José María Castro Ibarra
José María achieved a BA degree in Ethnology at the National School of Anthropology and History (ENAH) and an MA in Anthropological Sciences at the Metropolitan Autonomous University (UAM).
Since 2012, he has been engaged in the study of the long-haul trucking in Mexico. First, he conducted anthropological research about truck drivers and their cultural and labor world of this contemporary 'nomad' responsible for hauling goods along Mexico's highways. Based on an ethnography work, this research shows and analyses how the mobility aspect of the truck driver's life spread out on every part of their life, including romantic and family relationships, daily routines, labor conditions, and Time-Space perception.
After that first research, in 2017, he finished 'A borde de carretera' (Roadside), which shed lights on a particular kind of place situated on the roadsides of highways and roads called 'cachimbas.' The Cachimbas are a social space that is pivotal for truckers. These are informal restaurants spread all over Mexican roads where most of their consumers are truck drivers. They are own and run by single women and open 24 hours, offering food, a place for cleaning, rest and socialization, and (illegal) drugs for staying awake. Over there, the social and personal relations between truckers and waitresses and cookers go beyond the trading aspects and transcend to intimate, friendship, kinship, sexual-affective, and solidarity relationships. This research showed and explored how these women's emotional and reproductive labor sustain and reproduce truck drivers' daily flow and, therefore, of goods. Women working at the Cachimbas become engage in the global economy and processes of accumulation of capital.

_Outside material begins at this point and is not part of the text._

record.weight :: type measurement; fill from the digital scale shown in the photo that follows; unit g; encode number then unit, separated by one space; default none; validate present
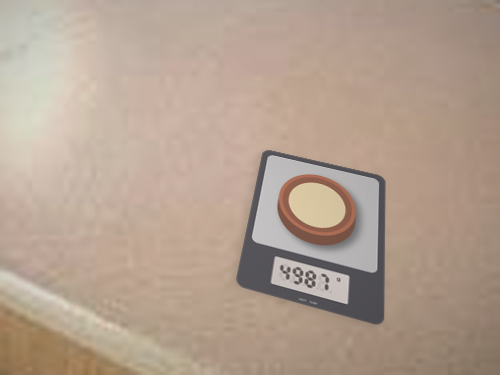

Since 2019, he conducts a Ph.D. research project at Leiden University about Petty Traders engaged in low-end globalization and global channels of goods from China to Mexico.
Fields of interest
Anthropology of mobilities
Sino-mexican channels of goods
Petty Traders engaged in low-end globalization and global channels of goods from China to Mexico.
Grants & awards
- His research about truck drivers 'Los Hijos del Camino' (Sons of the road) received two awards in Mexico: Luis González and González national award for the social sciences and humanities, and the Fray Bernardino de Sahagún award of Social Anthropology and Ethnology.
- In 2019, José María received a grant from the Mexican National Council for Science and Technology (CONACyT) to conduct a Ph.D. research at Leiden University.
(2013) Los hijos del camino. Los anclajes y la vida cotidiana de los autotransportistas interestatales en las carreteras mexicanas. El Colegio de Michoacán, México.
(2014) Salazar, Luz María y José María Castro Ibarra 'Tres dimensiones del Desplazamiento Interno Forzado en México', en El Cotidiano. Universidad Autónoma Metropolitana-Azcapotzalco, México.
(2015) 'Itinerarios carreteros. La percepción espacio-temporal de los autotransportistas interestatales en México', en Cuicuilco. Escuela Nacional de Antropología e Historia, México.
(2016) 'Argonautas de la 57. El mundo de los autotransportistas de largo arrastre en las carreteras mexicanas' en Atlas etnográfico de los Mundos Contemporáneos (Vol. 1), 2016.